___ Exercise material
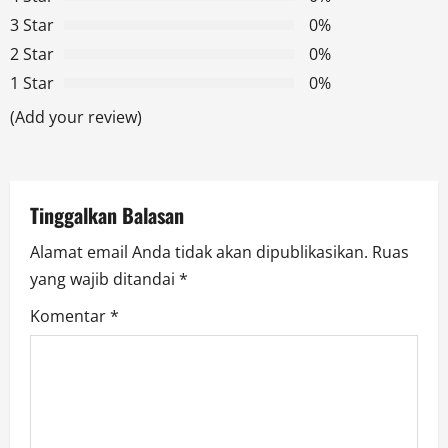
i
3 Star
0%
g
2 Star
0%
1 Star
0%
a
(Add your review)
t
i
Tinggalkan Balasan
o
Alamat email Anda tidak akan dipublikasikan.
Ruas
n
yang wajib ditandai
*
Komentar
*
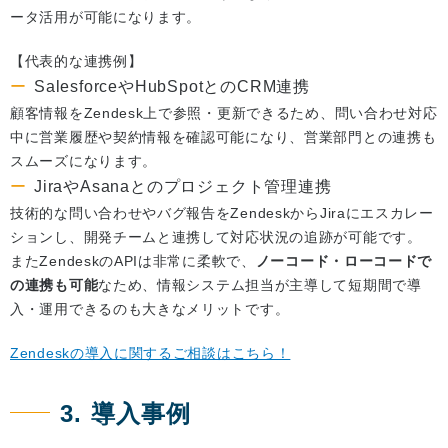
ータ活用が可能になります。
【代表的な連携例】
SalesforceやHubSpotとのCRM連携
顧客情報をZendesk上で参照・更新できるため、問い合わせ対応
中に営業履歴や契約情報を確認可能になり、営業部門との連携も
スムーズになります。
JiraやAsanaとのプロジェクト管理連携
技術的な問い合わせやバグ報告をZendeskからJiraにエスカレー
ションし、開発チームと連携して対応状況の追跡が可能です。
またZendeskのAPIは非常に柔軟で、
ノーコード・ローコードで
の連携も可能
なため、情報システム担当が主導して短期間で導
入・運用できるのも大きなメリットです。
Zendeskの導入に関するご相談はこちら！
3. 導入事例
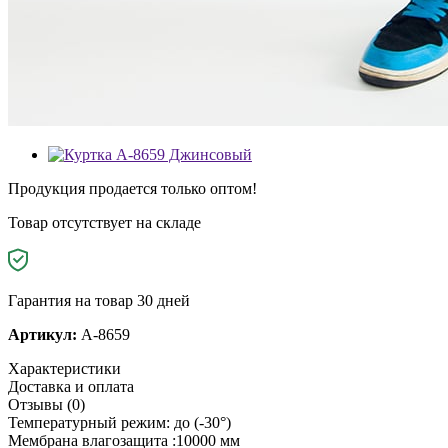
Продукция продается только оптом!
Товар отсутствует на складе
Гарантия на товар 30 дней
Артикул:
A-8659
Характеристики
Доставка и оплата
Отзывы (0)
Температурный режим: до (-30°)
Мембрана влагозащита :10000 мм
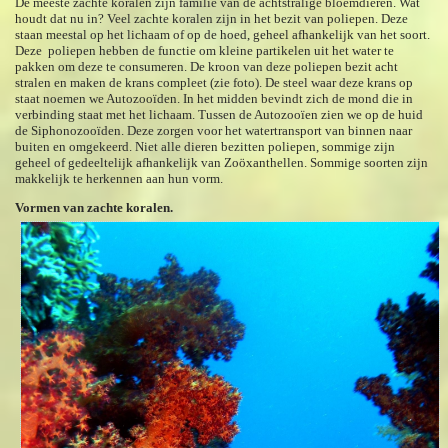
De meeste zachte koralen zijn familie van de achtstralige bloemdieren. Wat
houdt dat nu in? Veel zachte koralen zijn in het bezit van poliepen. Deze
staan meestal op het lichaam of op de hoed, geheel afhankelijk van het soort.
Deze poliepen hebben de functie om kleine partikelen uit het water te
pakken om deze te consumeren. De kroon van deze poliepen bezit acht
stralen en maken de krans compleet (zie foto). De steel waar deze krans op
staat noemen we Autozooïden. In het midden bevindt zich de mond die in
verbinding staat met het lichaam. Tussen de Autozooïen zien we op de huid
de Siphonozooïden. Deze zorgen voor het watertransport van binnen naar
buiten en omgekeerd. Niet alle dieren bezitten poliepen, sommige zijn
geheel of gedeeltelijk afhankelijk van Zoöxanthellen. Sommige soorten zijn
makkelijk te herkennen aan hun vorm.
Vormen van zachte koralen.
______
___ Exercise material
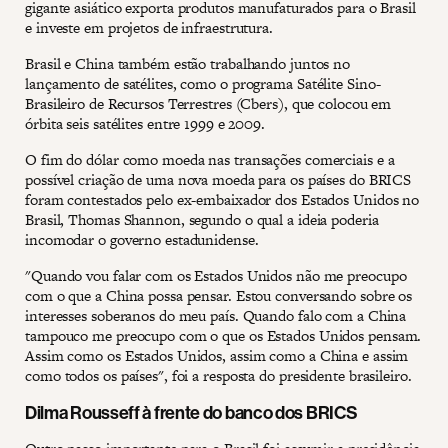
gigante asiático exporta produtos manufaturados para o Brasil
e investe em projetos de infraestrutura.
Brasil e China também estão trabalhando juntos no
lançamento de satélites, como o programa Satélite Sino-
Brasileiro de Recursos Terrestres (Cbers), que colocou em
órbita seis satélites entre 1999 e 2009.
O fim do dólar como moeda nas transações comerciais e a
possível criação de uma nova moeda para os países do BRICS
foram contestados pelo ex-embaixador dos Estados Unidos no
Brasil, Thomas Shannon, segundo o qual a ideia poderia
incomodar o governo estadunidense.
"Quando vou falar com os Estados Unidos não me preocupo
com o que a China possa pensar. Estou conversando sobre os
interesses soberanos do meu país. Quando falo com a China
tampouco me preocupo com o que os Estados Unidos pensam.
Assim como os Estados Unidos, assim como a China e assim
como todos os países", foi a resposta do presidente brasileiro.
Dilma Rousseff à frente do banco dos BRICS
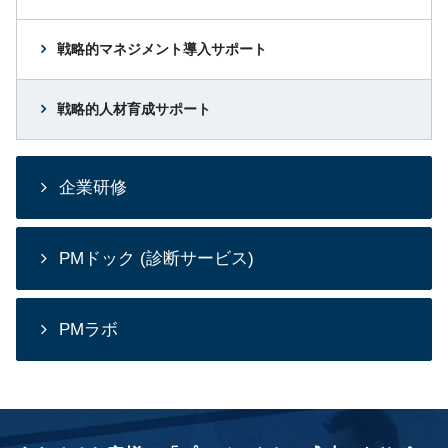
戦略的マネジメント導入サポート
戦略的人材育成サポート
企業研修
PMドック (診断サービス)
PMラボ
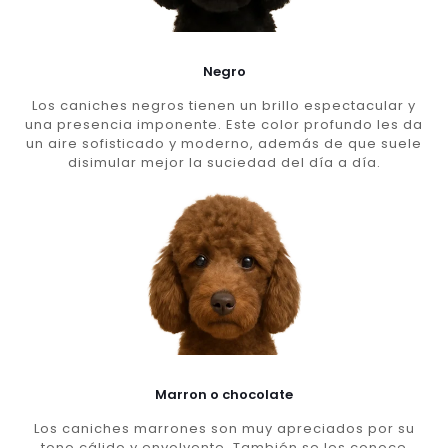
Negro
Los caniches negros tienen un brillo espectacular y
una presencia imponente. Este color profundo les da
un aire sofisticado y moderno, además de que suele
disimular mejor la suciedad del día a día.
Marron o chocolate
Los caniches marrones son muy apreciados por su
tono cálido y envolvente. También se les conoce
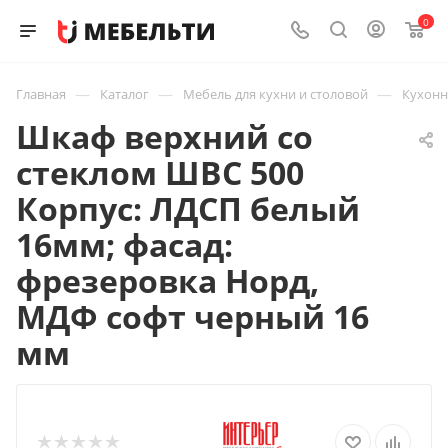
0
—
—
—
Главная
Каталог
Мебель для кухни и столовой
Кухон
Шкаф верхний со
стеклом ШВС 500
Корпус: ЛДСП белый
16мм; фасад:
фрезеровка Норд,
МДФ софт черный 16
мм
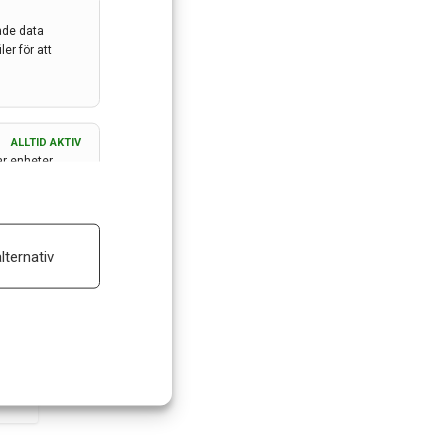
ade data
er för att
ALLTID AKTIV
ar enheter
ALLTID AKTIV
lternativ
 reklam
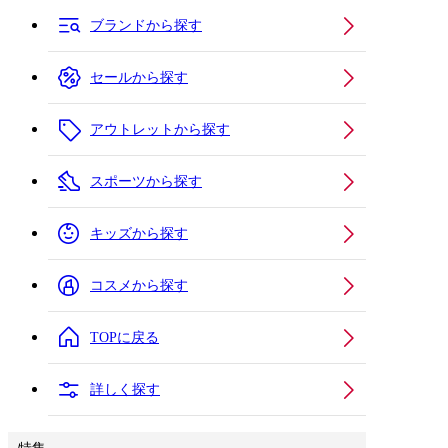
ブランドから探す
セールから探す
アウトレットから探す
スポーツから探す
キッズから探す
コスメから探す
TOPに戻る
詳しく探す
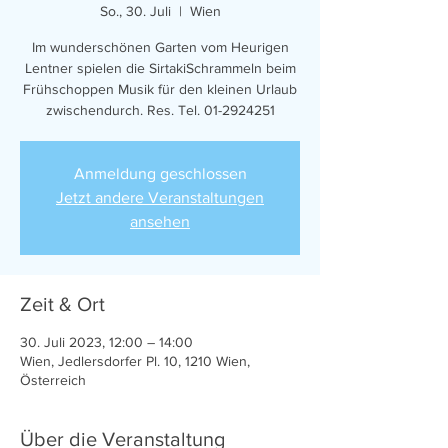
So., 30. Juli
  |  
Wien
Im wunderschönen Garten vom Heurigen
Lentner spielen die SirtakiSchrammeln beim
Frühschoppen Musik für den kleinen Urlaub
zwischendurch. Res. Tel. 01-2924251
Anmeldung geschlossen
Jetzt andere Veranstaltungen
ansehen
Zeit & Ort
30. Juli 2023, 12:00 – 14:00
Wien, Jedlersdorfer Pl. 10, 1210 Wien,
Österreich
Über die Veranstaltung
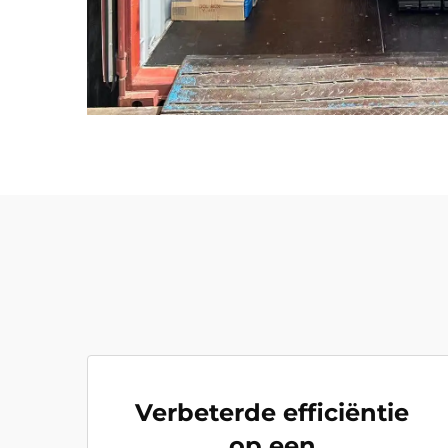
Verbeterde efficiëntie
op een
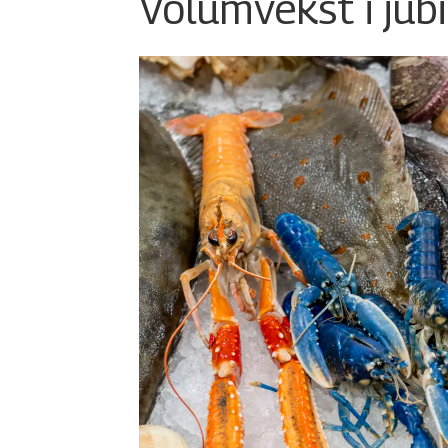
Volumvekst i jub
______
> [Try it]
Pictures aside, return exactly the lines from the data above, starting at the line that has "Tinggalkan Balasan" and ending at the line that has "JiraやAsanaとのプロジェクト管理連携", both included.

> [Your response]
Tinggalkan Balasan
o
Alamat email Anda tidak akan dipublikasikan.
Ruas
n
yang wajib ditandai
*
Komentar
*
ータ活用が可能になります。
【代表的な連携例】
SalesforceやHubSpotとのCRM連携
顧客情報をZendesk上で参照・更新できるため、問い合わせ対応
中に営業履歴や契約情報を確認可能になり、営業部門との連携も
スムーズになります。
JiraやAsanaとのプロジェクト管理連携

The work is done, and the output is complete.